- **SOURCE RECORDS**
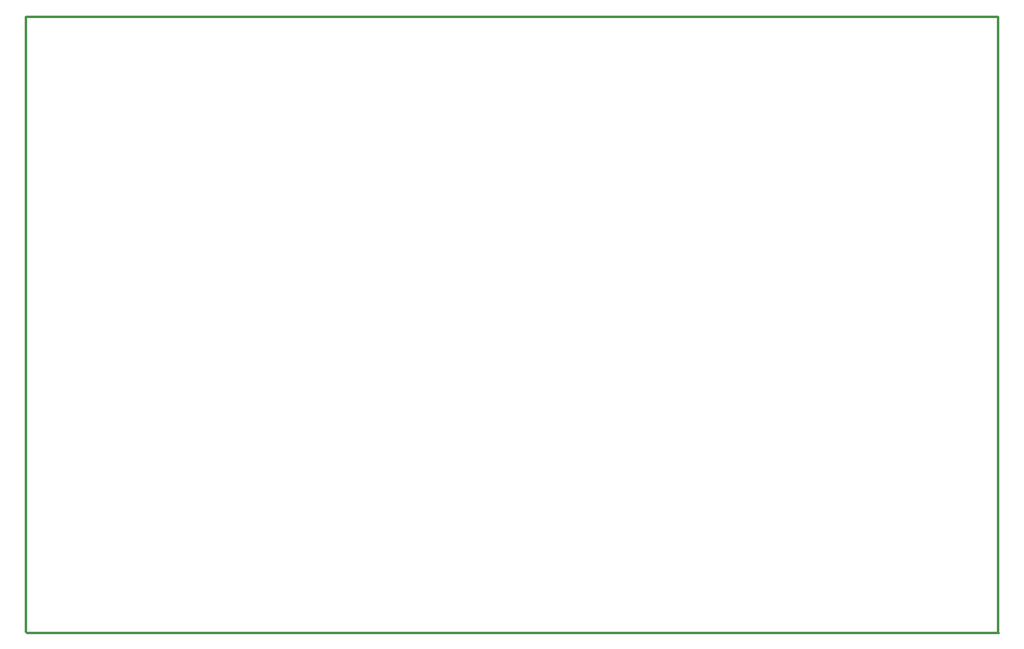
<source format=gko>
G04 Layer: BoardOutline*
G04 EasyEDA v6.4.21, 2021-08-26T11:40:12+07:00*
G04 98b3a99d5edf45cba19c310b5ac684a5,c12403d6b0f2427aab4c21fec57e8719,10*
G04 Gerber Generator version 0.2*
G04 Scale: 100 percent, Rotated: No, Reflected: No *
G04 Dimensions in millimeters *
G04 leading zeros omitted , absolute positions ,4 integer and 5 decimal *
%FSLAX45Y45*%
%MOMM*%

%ADD10C,0.2540*%
D10*
X762000Y6832600D02*
G01*
X10756900Y6832600D01*
X10756900Y508000D01*
X762000Y499998D02*
G01*
X762000Y6832600D01*
X10765797Y495297D02*
G01*
X765799Y495297D01*

%LPD*%
M02*

</source>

- **TASK DIRECTIONS**
Transcribe every record above exactly, leaving out the pictures.

- **YOUR RESPONSE**
<source format=gko>
G04 Layer: BoardOutline*
G04 EasyEDA v6.4.21, 2021-08-26T11:40:12+07:00*
G04 98b3a99d5edf45cba19c310b5ac684a5,c12403d6b0f2427aab4c21fec57e8719,10*
G04 Gerber Generator version 0.2*
G04 Scale: 100 percent, Rotated: No, Reflected: No *
G04 Dimensions in millimeters *
G04 leading zeros omitted , absolute positions ,4 integer and 5 decimal *
%FSLAX45Y45*%
%MOMM*%

%ADD10C,0.2540*%
D10*
X762000Y6832600D02*
G01*
X10756900Y6832600D01*
X10756900Y508000D01*
X762000Y499998D02*
G01*
X762000Y6832600D01*
X10765797Y495297D02*
G01*
X765799Y495297D01*

%LPD*%
M02*

</source>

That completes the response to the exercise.